Поздним вечером чекисты привезли Савинкова “домой”. Они прошли в кабинет Пилляра на пятом этаже и там ждали конвоя, который бы увел заключенного в камеру.
Пузицкий звонил по телефону, Сперанский и Сыроежкин сидели — один на диване, другой в кресле, — а Савинков расхаживал по комнате. Собиралась гроза, было душно, и окно комнаты, выходящее во двор, держали распахнутым. Видимо, когда-то это была балконная дверь — подоконник отходил от пола сантиметров на двадцать.
Дальнейшее произошло мгновенно. Савинков, подойдя к окну, посмотрел вниз и вдруг, покачнувшись и словно переломившись пополам, исчез… Никто из чекистов даже не успел шелохнуться.
“Я приехал на Лубянку через час после случившегося, — рассказывал помощник прокурора республики Р. В. Катанян. — Несколько работников ОГПУ во главе с Дзержинским писали сообщение о смерти Савинкова для газет. Феликс Эдмундович подошел ко мне. Он сказал: „Савинков остался верен себе — прожил мутную, скандальную жизнь и так же мутно и скандально ее окончил””.

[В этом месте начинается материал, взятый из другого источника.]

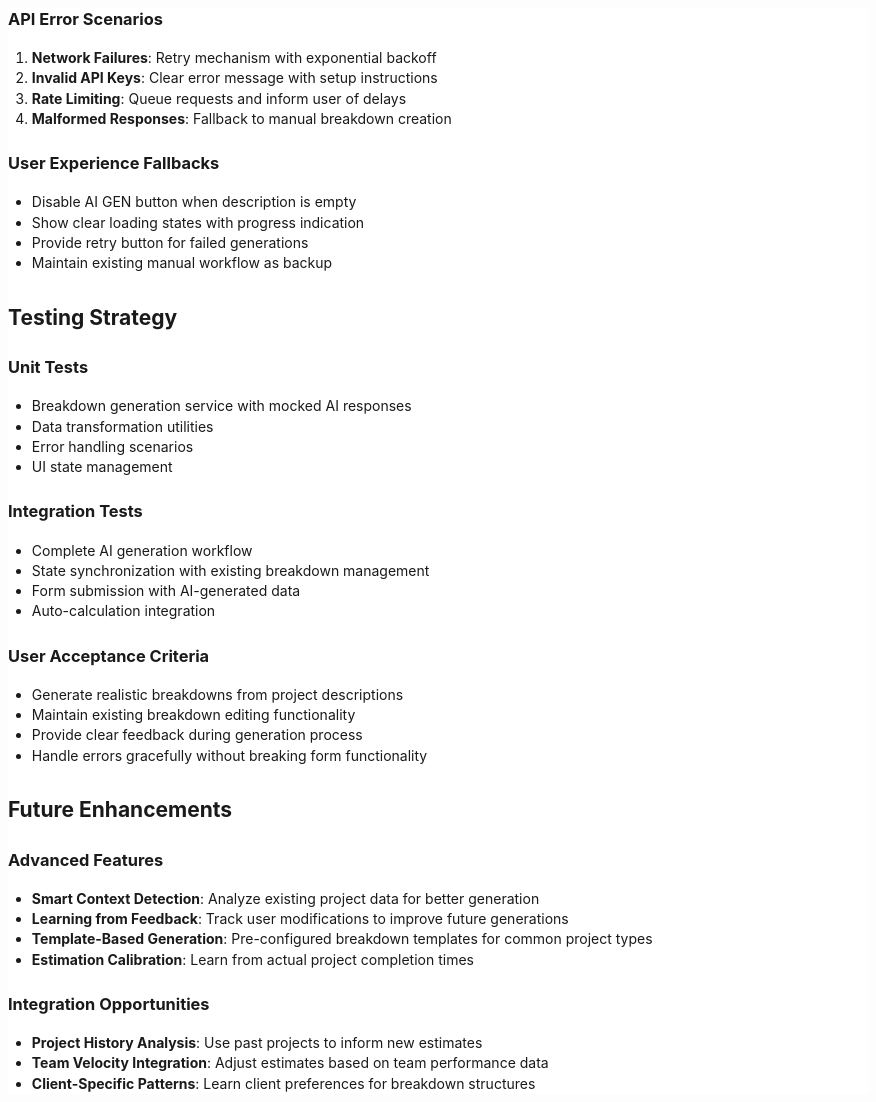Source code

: ### API Error Scenarios
1. **Network Failures**: Retry mechanism with exponential backoff
2. **Invalid API Keys**: Clear error message with setup instructions
3. **Rate Limiting**: Queue requests and inform user of delays
4. **Malformed Responses**: Fallback to manual breakdown creation

### User Experience Fallbacks
- Disable AI GEN button when description is empty
- Show clear loading states with progress indication
- Provide retry button for failed generations
- Maintain existing manual workflow as backup

## Testing Strategy

### Unit Tests
- Breakdown generation service with mocked AI responses
- Data transformation utilities
- Error handling scenarios
- UI state management

### Integration Tests
- Complete AI generation workflow
- State synchronization with existing breakdown management
- Form submission with AI-generated data
- Auto-calculation integration

### User Acceptance Criteria
- Generate realistic breakdowns from project descriptions
- Maintain existing breakdown editing functionality
- Provide clear feedback during generation process
- Handle errors gracefully without breaking form functionality

## Future Enhancements

### Advanced Features
- **Smart Context Detection**: Analyze existing project data for better generation
- **Learning from Feedback**: Track user modifications to improve future generations
- **Template-Based Generation**: Pre-configured breakdown templates for common project types
- **Estimation Calibration**: Learn from actual project completion times

### Integration Opportunities
- **Project History Analysis**: Use past projects to inform new estimates
- **Team Velocity Integration**: Adjust estimates based on team performance data
- **Client-Specific Patterns**: Learn client preferences for breakdown structures
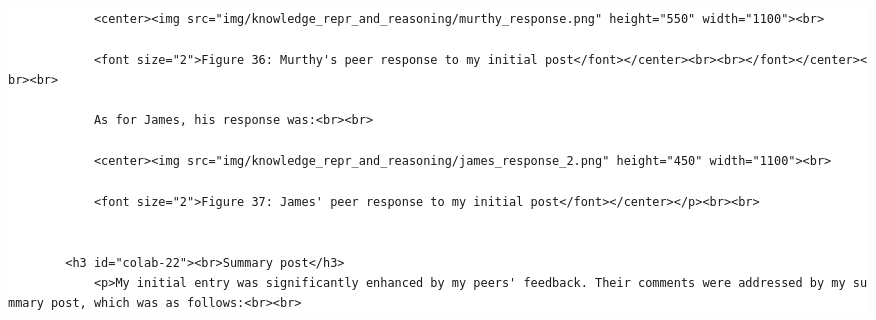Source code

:                 <center><img src="img/knowledge_repr_and_reasoning/murthy_response.png" height="550" width="1100"><br>

                <font size="2">Figure 36: Murthy's peer response to my initial post</font></center><br><br></font></center><br><br>
                
                As for James, his response was:<br><br>
                
                <center><img src="img/knowledge_repr_and_reasoning/james_response_2.png" height="450" width="1100"><br>

                <font size="2">Figure 37: James' peer response to my initial post</font></center></p><br><br>


            <h3 id="colab-22"><br>Summary post</h3>
                <p>My initial entry was significantly enhanced by my peers' feedback. Their comments were addressed by my summary post, which was as follows:<br><br>
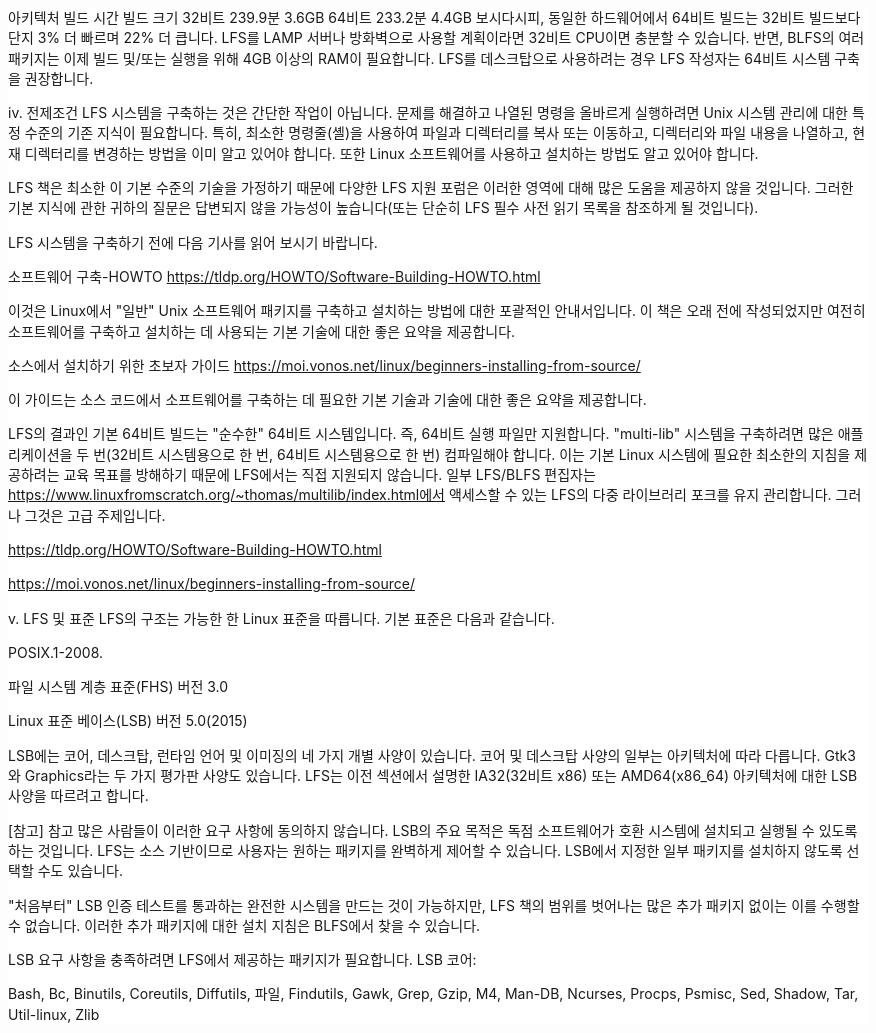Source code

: 아키텍처 빌드 시간 빌드 크기
32비트 239.9분 3.6GB
64비트 233.2분 4.4GB
보시다시피, 동일한 하드웨어에서 64비트 빌드는 32비트 빌드보다 단지 3% 더 빠르며 22% 더 큽니다. LFS를 LAMP 서버나 방화벽으로 사용할 계획이라면 32비트 CPU이면 충분할 수 있습니다. 반면, BLFS의 여러 패키지는 이제 빌드 및/또는 실행을 위해 4GB 이상의 RAM이 필요합니다. LFS를 데스크탑으로 사용하려는 경우 LFS 작성자는 64비트 시스템 구축을 권장합니다.


iv. 전제조건
LFS 시스템을 구축하는 것은 간단한 작업이 아닙니다. 문제를 해결하고 나열된 명령을 올바르게 실행하려면 Unix 시스템 관리에 대한 특정 수준의 기존 지식이 필요합니다. 특히, 최소한 명령줄(셸)을 사용하여 파일과 디렉터리를 복사 또는 이동하고, 디렉터리와 파일 내용을 나열하고, 현재 디렉터리를 변경하는 방법을 이미 알고 있어야 합니다. 또한 Linux 소프트웨어를 사용하고 설치하는 방법도 알고 있어야 합니다.

LFS 책은 최소한 이 기본 수준의 기술을 가정하기 때문에 다양한 LFS 지원 포럼은 이러한 영역에 대해 많은 도움을 제공하지 않을 것입니다. 그러한 기본 지식에 관한 귀하의 질문은 답변되지 않을 가능성이 높습니다(또는 단순히 LFS 필수 사전 읽기 목록을 참조하게 될 것입니다).

LFS 시스템을 구축하기 전에 다음 기사를 읽어 보시기 바랍니다.

소프트웨어 구축-HOWTO https://tldp.org/HOWTO/Software-Building-HOWTO.html

이것은 Linux에서 "일반" Unix 소프트웨어 패키지를 구축하고 설치하는 방법에 대한 포괄적인 안내서입니다. 이 책은 오래 전에 작성되었지만 여전히 소프트웨어를 구축하고 설치하는 데 사용되는 기본 기술에 대한 좋은 요약을 제공합니다.

소스에서 설치하기 위한 초보자 가이드 https://moi.vonos.net/linux/beginners-installing-from-source/

이 가이드는 소스 코드에서 소프트웨어를 구축하는 데 필요한 기본 기술과 기술에 대한 좋은 요약을 제공합니다.

LFS의 결과인 기본 64비트 빌드는 "순수한" 64비트 시스템입니다. 즉, 64비트 실행 파일만 지원합니다. "multi-lib" 시스템을 구축하려면 많은 애플리케이션을 두 번(32비트 시스템용으로 한 번, 64비트 시스템용으로 한 번) 컴파일해야 합니다. 이는 기본 Linux 시스템에 필요한 최소한의 지침을 제공하려는 교육 목표를 방해하기 때문에 LFS에서는 직접 지원되지 않습니다. 일부 LFS/BLFS 편집자는 https://www.linuxfromscratch.org/~thomas/multilib/index.html에서 액세스할 수 있는 LFS의 다중 라이브러리 포크를 유지 관리합니다. 그러나 그것은 고급 주제입니다.

https://tldp.org/HOWTO/Software-Building-HOWTO.html

https://moi.vonos.net/linux/beginners-installing-from-source/

v. LFS 및 표준
LFS의 구조는 가능한 한 Linux 표준을 따릅니다. 기본 표준은 다음과 같습니다.

POSIX.1-2008.

파일 시스템 계층 표준(FHS) 버전 3.0

Linux 표준 베이스(LSB) 버전 5.0(2015)

LSB에는 코어, 데스크탑, 런타임 언어 및 이미징의 네 가지 개별 사양이 있습니다. 코어 및 데스크탑 사양의 일부는 아키텍처에 따라 다릅니다. Gtk3와 Graphics라는 두 가지 평가판 사양도 있습니다. LFS는 이전 섹션에서 설명한 IA32(32비트 x86) 또는 AMD64(x86_64) 아키텍처에 대한 LSB 사양을 따르려고 합니다.

[참고] 참고
많은 사람들이 이러한 요구 사항에 동의하지 않습니다. LSB의 주요 목적은 독점 소프트웨어가 호환 시스템에 설치되고 실행될 수 있도록 하는 것입니다. LFS는 소스 기반이므로 사용자는 원하는 패키지를 완벽하게 제어할 수 있습니다. LSB에서 지정한 일부 패키지를 설치하지 않도록 선택할 수도 있습니다.

"처음부터" LSB 인증 테스트를 통과하는 완전한 시스템을 만드는 것이 가능하지만, LFS 책의 범위를 벗어나는 많은 추가 패키지 없이는 이를 수행할 수 없습니다. 이러한 추가 패키지에 대한 설치 지침은 BLFS에서 찾을 수 있습니다.

LSB 요구 사항을 충족하려면 LFS에서 제공하는 패키지가 필요합니다.
LSB 코어:

Bash, Bc, Binutils, Coreutils, Diffutils, 파일, Findutils, Gawk, Grep, Gzip, M4, Man-DB, Ncurses, Procps, Psmisc, Sed, Shadow, Tar, Util-linux, Zlib
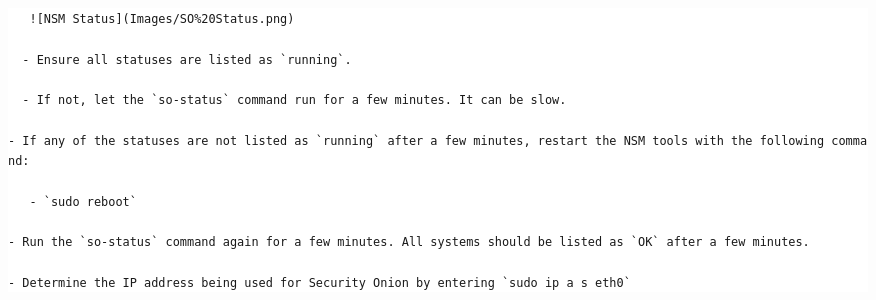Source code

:        ![NSM Status](Images/SO%20Status.png)
   
      - Ensure all statuses are listed as `running`.

      - If not, let the `so-status` command run for a few minutes. It can be slow.
   
    - If any of the statuses are not listed as `running` after a few minutes, restart the NSM tools with the following command:

       - `sudo reboot`
   
    - Run the `so-status` command again for a few minutes. All systems should be listed as `OK` after a few minutes.

    - Determine the IP address being used for Security Onion by entering `sudo ip a s eth0`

На следующий день Дзержинский докладывал о происшествии на Политбюро ЦК партии. И, должно быть, повторил те же самые слова. А сообщение, которое он сочинил, было опубликовано только через неделю.
— Это неправда! Этого не может быть! Вы убили его! — закричала на французском Любовь Ефимовна, когда ее пригласили на Лубянку и объявили о смерти Савинкова.
Убили! Так подумали многие. Имя Савинкова снова облетело мир, на этот раз как имя героя-мученика, ценой жизни искупившего грехи.